Jesus Cristo não retornou à Terra em 2025. Para a maioria das pessoas, o fato passou sem surpresa. Para um grupo específico de apostadores, porém, o desfecho foi altamente lucrativo. Reportagem da Bloomberg, reproduzida pela Folha de S.Paulo e pelo Valor Econômico, detalha como uma aposta inusitada movimentou milhões no mercado de previsões.

Entre os diversos contratos oferecidos na plataforma Polymarket, um dos mais curiosos perguntava: “Jesus Cristo retornará em 2025?”. Ao longo do ano, a aposta acumulou cerca de US$ 3,3 milhões. A maior parte do capital foi direcionada à opção “Não”, mas ainda assim houve participantes suficientes apostando no “Sim” para manter a probabilidade acima de 3% durante grande parte do segundo trimestre.

Para quem apostou no “Não” em abril, período em que as especulações sobre a segunda vinda ganharam força dentro da plataforma, o retorno foi expressivo. Segundo cálculos citados na reportagem, o investimento gerou um rendimento anualizado de aproximadamente 5,5%, antes de impostos — desempenho superior ao dos títulos do Tesouro dos Estados Unidos, considerados referência de baixo risco no mercado financeiro.
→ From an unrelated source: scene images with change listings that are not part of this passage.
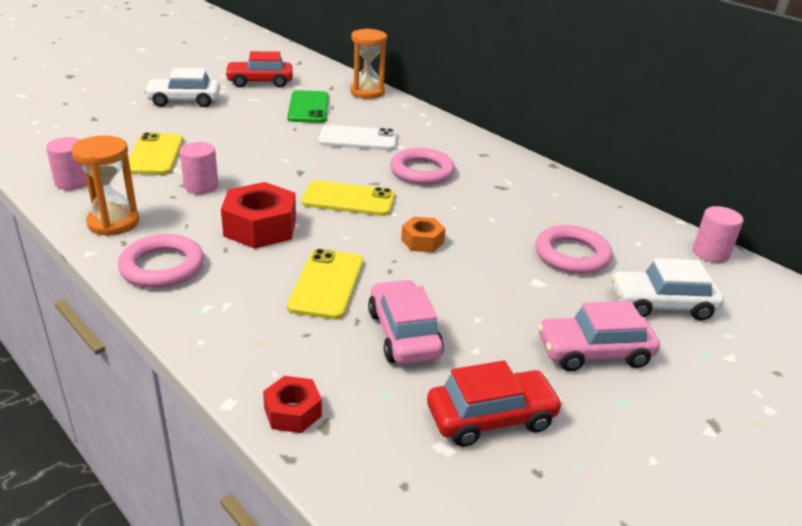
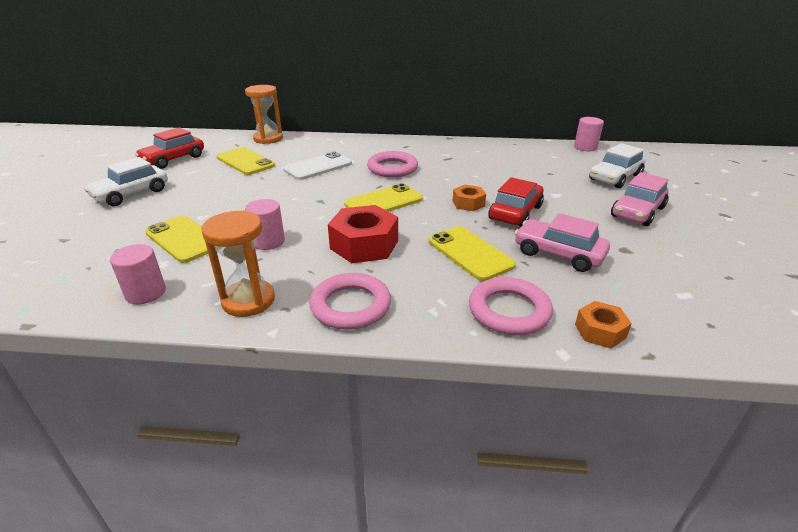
camera: 40 degrees left, 0 degrees up
red nut [263,376,322,433] -> orange nut [575,301,632,348]
green phone [287,90,329,123] -> yellow phone [217,147,275,175]
red car [427,360,563,447] -> red car moved to [489,177,544,227]
pink ring [535,225,612,274] -> pink ring moved to [469,277,553,335]

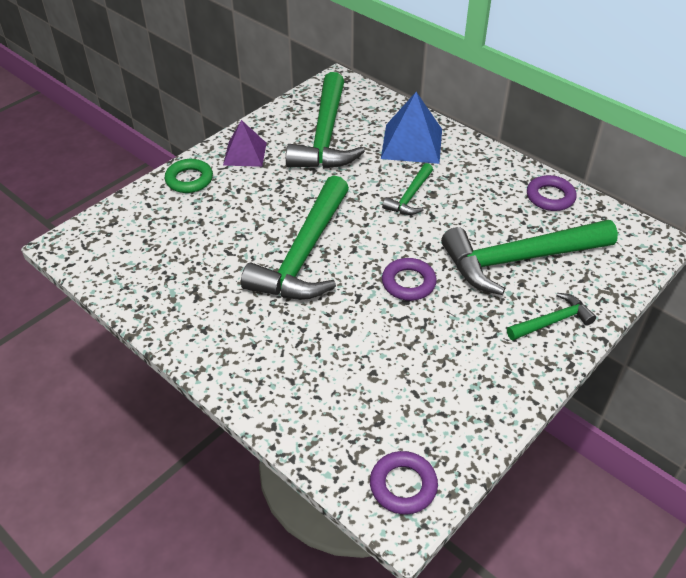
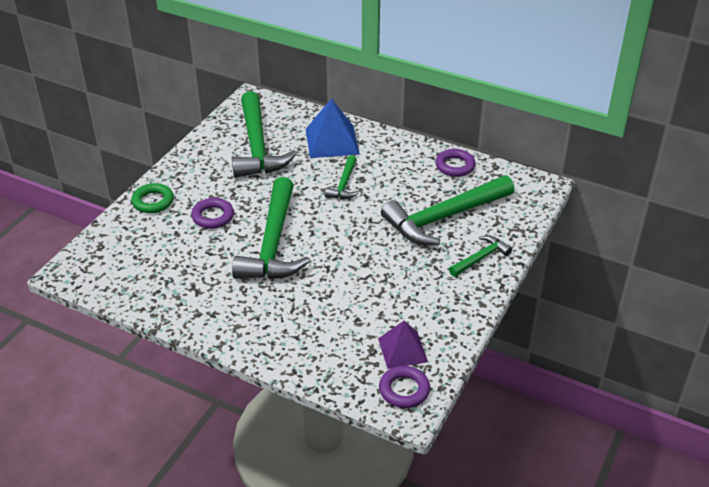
camera: 15 degrees left, 5 degrees down
purple pyramid [223,120,267,167] -> purple pyramid moved to [378,320,428,369]
purple ring [382,258,437,301] -> purple ring moved to [191,198,234,229]

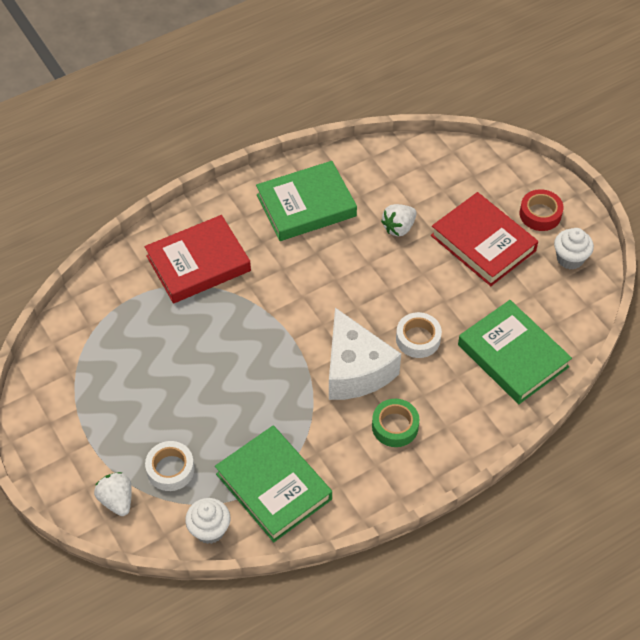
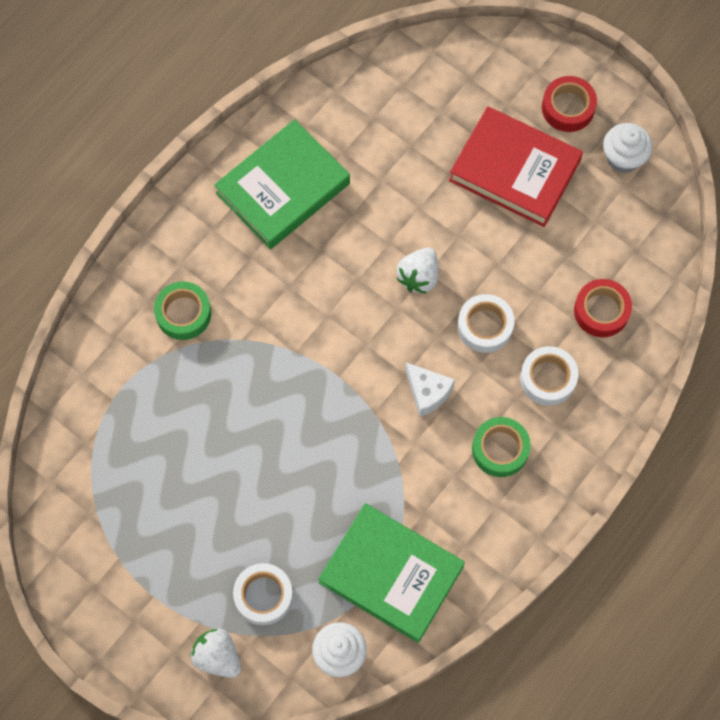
camera: 20 degrees left, 15 degrees up
red book [145,215,251,303] -> green tape [154,281,211,340]
white cheese [329,308,401,400] -> white cheese [405,362,455,417], size x0.49
white strawberry [381,204,417,236] -> white strawberry moved to [397,247,438,293]
green book [458,300,572,404] -> red tape [574,279,632,337]
none -> white tape [520,346,578,406]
A Polymarket e sua principal concorrente, a Kalshi, têm sido promovidas como ferramentas inovadoras para estimar probabilidades de eventos do mundo real, como eleições ou conflitos armados, combinando apostas financeiras com inteligência coletiva. No entanto, contratos como o da volta de Jesus expõem um lado mais especulativo e controverso do setor.

Além dessa aposta, as plataformas também oferecem contratos baseados em tendências de redes sociais ou eventos culturais, como a bilheteria de filmes, a frequência de postagens de Elon Musk ou teorias conspiratórias envolvendo figuras públicas. Para críticos, esses mercados pouco se diferenciam de jogos de azar tradicionais.
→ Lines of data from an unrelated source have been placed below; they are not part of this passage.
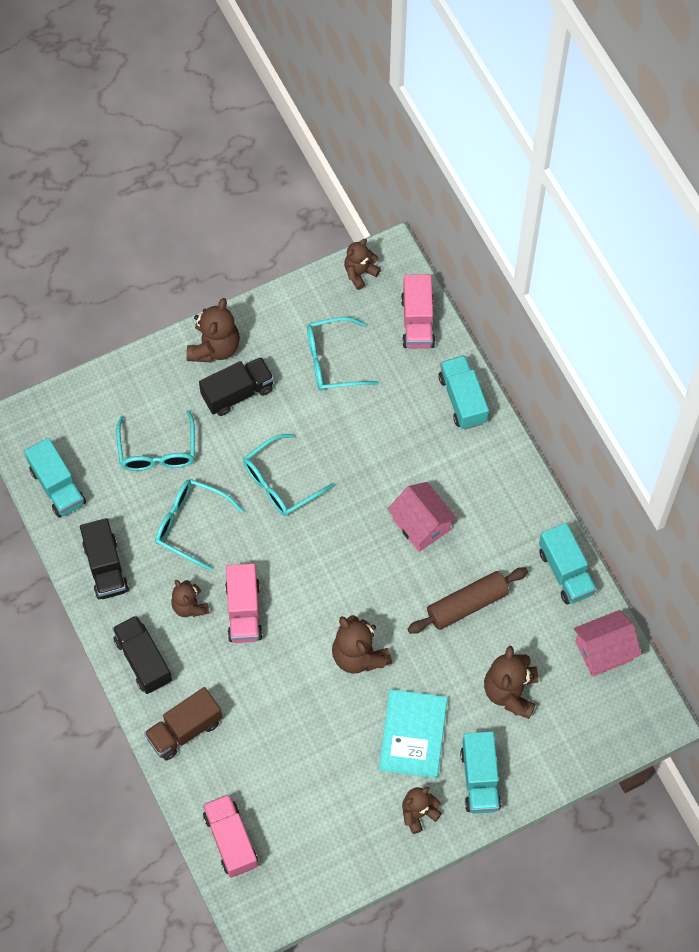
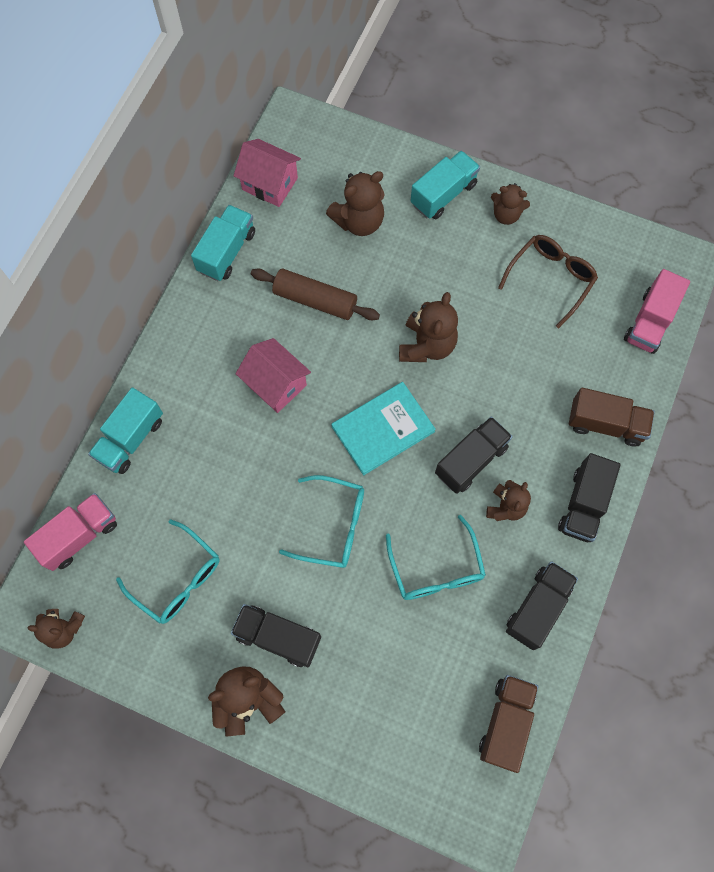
camera: 130 degrees left, 5 degrees up
turquoise truck [24,438,86,518] -> brown truck [479,675,538,773]
turquoise glasses [116,410,195,471] -> none
pink truck [225,563,263,643] -> black truck [435,417,513,494]
turquoise book [379,689,448,778] -> turquoise book moved to [331,382,436,475]
pink house [387,482,457,552] -> pink house turned 60 degrees counterclockwise [235,338,311,413]
none -> brown glasses [498,235,598,328]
A aposta religiosa gerou debates entre usuários. Alguns levantaram suspeitas de que o contrato poderia ser usado para fins de evasão fiscal, enquanto outros classificaram o mercado como irrelevante. “Um mercado como esse é uma distração”, afirmou Melinda Roth, professora associada da Washington and Lee School of Law. Segundo ela, esse tipo de contrato enfraquece a credibilidade dos mercados de previsão que oferecem informações realmente úteis.
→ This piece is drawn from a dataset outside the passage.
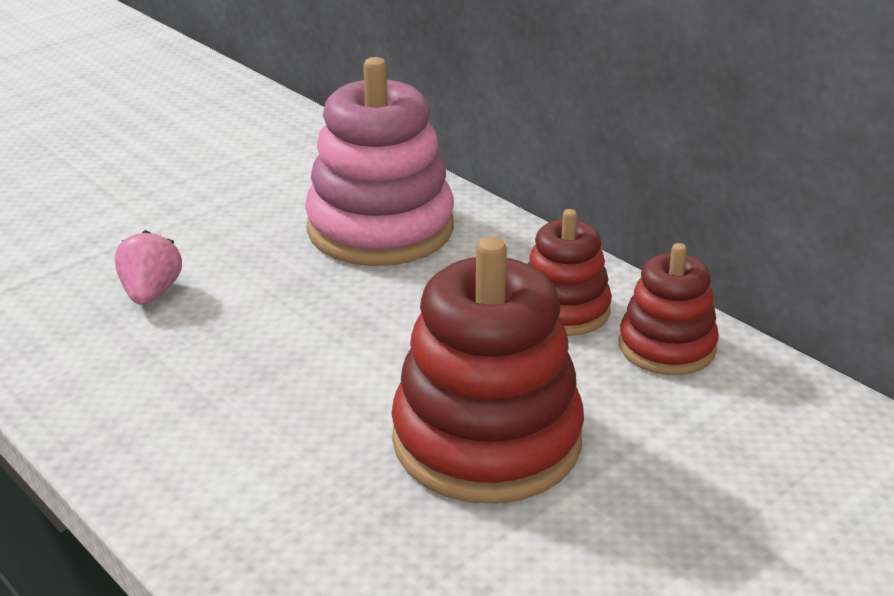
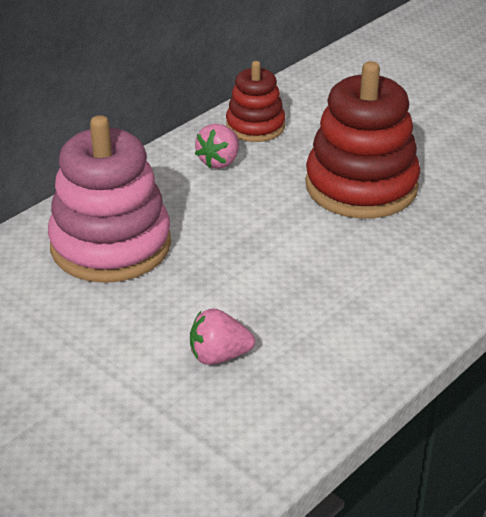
camera: 95 degrees left, 5 degrees up
red stacking toy [528,209,612,336] -> pink strawberry [195,124,239,169]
A prática de atribuir probabilidades a questões religiosas, no entanto, não é nova. No século 17, o matemático Blaise Pascal formulou a chamada Aposta de Pascal, usando cálculos de risco e recompensa como argumento racional para a crença em Deus. Ao longo da história, diferentes seitas cristãs também anunciaram datas para o retorno do Messias, apesar das advertências bíblicas de que o momento seria desconhecido.

O contrato da Polymarket não detalhava claramente como seria feita a verificação de um eventual retorno de Jesus, limitando-se a afirmar que a resolução se basearia em um “consenso de fontes confiáveis”. Ainda assim, em 1º de janeiro, a plataforma declarou oficialmente vencedora a opção “Não”.

As apostas agora migraram para um novo horizonte: a possibilidade de Jesus retornar até o fim de 2026. No momento, os usuários da Polymarket atribuem cerca de 2% de probabilidade ao evento, o que representa um retorno potencial superior a 5.700% para quem apostar no “Sim” e acertar.

Para John Holden, professor associado de direito empresarial e ética na Kelley School of Business da Indiana University, a existência de interessados não surpreende. Segundo ele, a lógica é semelhante à da loteria: mesmo diante de probabilidades mínimas, sempre haverá pessoas dispostas a apostar.